The people who run Maker's Mark have known for ten years or more that the Maker's Mark Distillery needs more capacity if they are going to meet demand while keeping their pledge to make every drop at the beloved distillery in Loretto. The expansion plan was completed and announced in 2005, when Maker's Mark was still owned by Allied-Domecq. Then the sale to Beam happened, but everyone assumed that after evaluating the plan Beam would pull the trigger.
The sale went through, Beam took over, and indeed it did appear that the trigger had been pulled. By 2008, the necessary infrastructure improvements were completed. The lake had been enlarged to increase the water supply and the facility's waste handling capacity had been increased too. The numbers said there was no time to lose. The current facility can produce a maximum of 1.5 million cases a year and sales were closing in on that number.
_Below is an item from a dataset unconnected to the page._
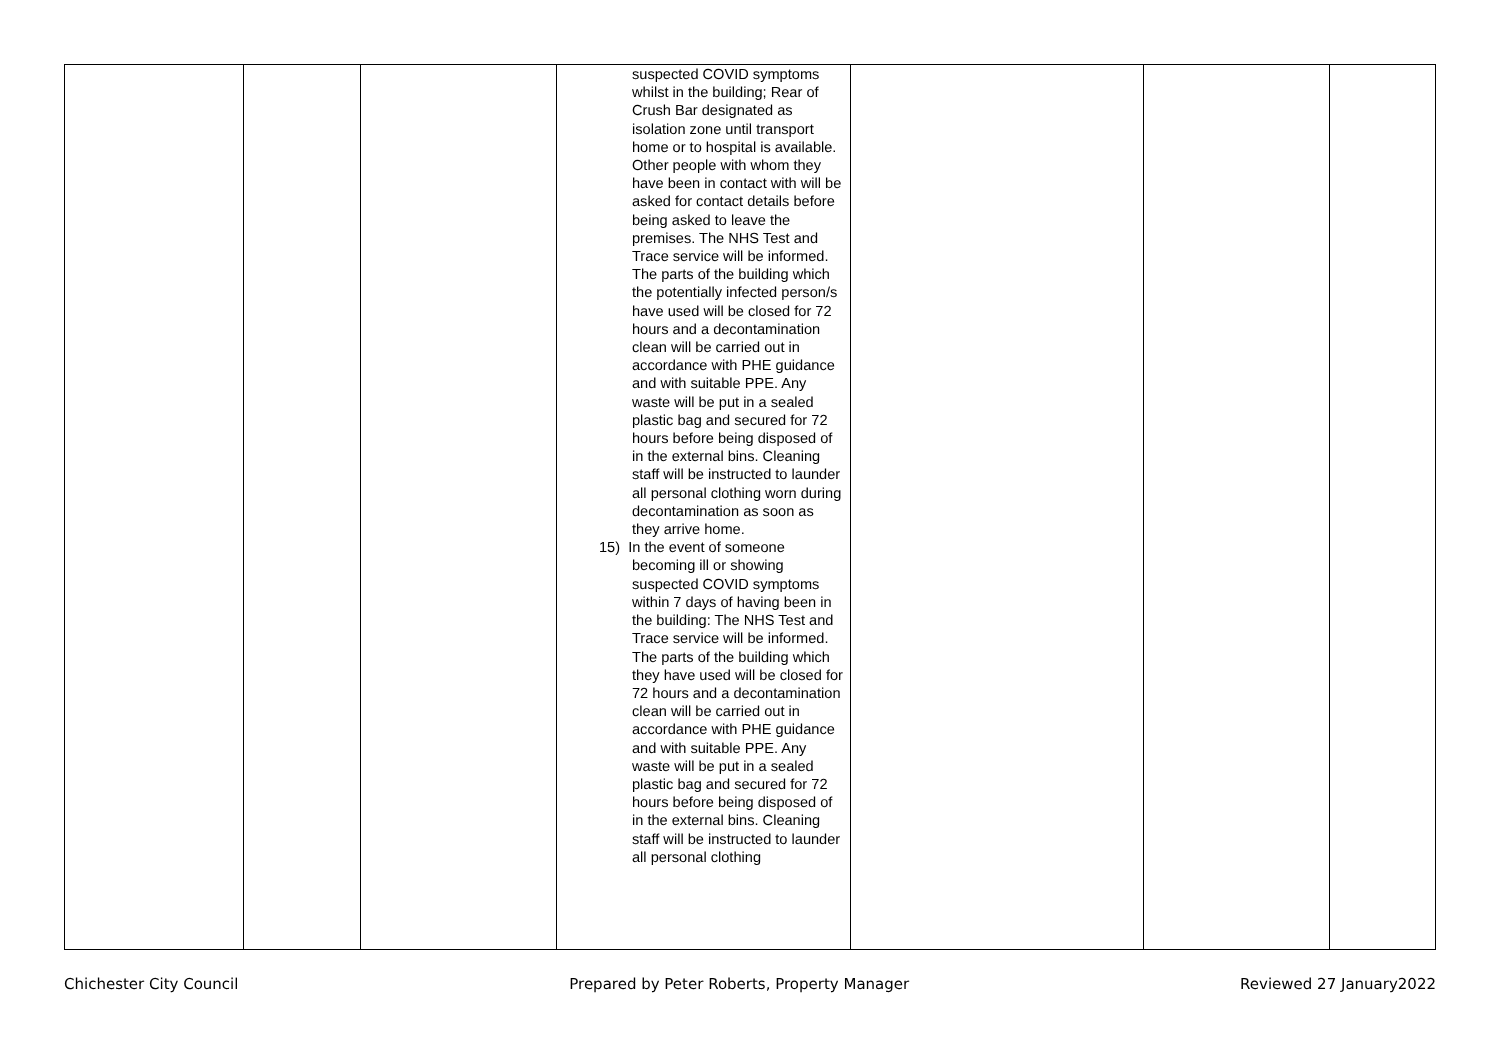| | | | suspected COVID symptoms whilst in the building; Rear of Crush Bar designated as isolation zone until transport home or to hospital is available. Other people with whom they have been in contact with will be asked for contact details before being asked to leave the premises. The NHS Test and Trace service will be informed. The parts of the building which the potentially infected person/s have used will be closed for 72 hours and a decontamination clean will be carried out in accordance with PHE guidance and with suitable PPE. Any waste will be put in a sealed plastic bag and secured for 72 hours before being disposed of in the external bins. Cleaning staff will be instructed to launder all personal clothing worn during decontamination as soon as they arrive home. 15) In the event of someone becoming ill or showing suspected COVID symptoms within 7 days of having been in the building: The NHS Test and Trace service will be informed. The parts of the building which they have used will be closed for 72 hours and a decontamination clean will be carried out in accordance with PHE guidance and with suitable PPE. Any waste will be put in a sealed plastic bag and secured for 72 hours before being disposed of in the external bins. Cleaning staff will be instructed to launder all personal clothing | | | |
Chichester City Council Prepared by Peter Roberts, Property Manager Reviewed 27 January2022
Still, the expansion was postponed.
Last year, during the proof cut fiasco, all I got in response to my question was a lot of double-talk. Although no one at Maker's or Beam is likely to confirm this, it is apparent now that Beam didn't want to spend the money because it was trying to make itself an attractive takeover target so it could finally get activist investor Bill Ackman (Pershing Square) off its back. With the Suntory deal all but sealed, and no doubt with Suntory's approval, everyone is finally able to exhale and move forward.
The gist of the plan is the same as it was in 2005, to build a third distillery exactly like the other two, thereby increasing capacity by 50 percent. The Rob Samuels letter to Ambassadors talks primarily about the beer still, and that is the heart of the operation, but they will need another doubler and the necessary compliment of cookers, fermenters, and so on.
Vendome, the Louisville still maker, is backed up with orders right now but that won't be a problem because they always have a spare Maker's Mark beer still on hand just in case.
When they get that third still up and running they can finally start to work on the much more vexing problem, what to do next? By all previous accounts, three stills is as far as they can go without finding a new water supply.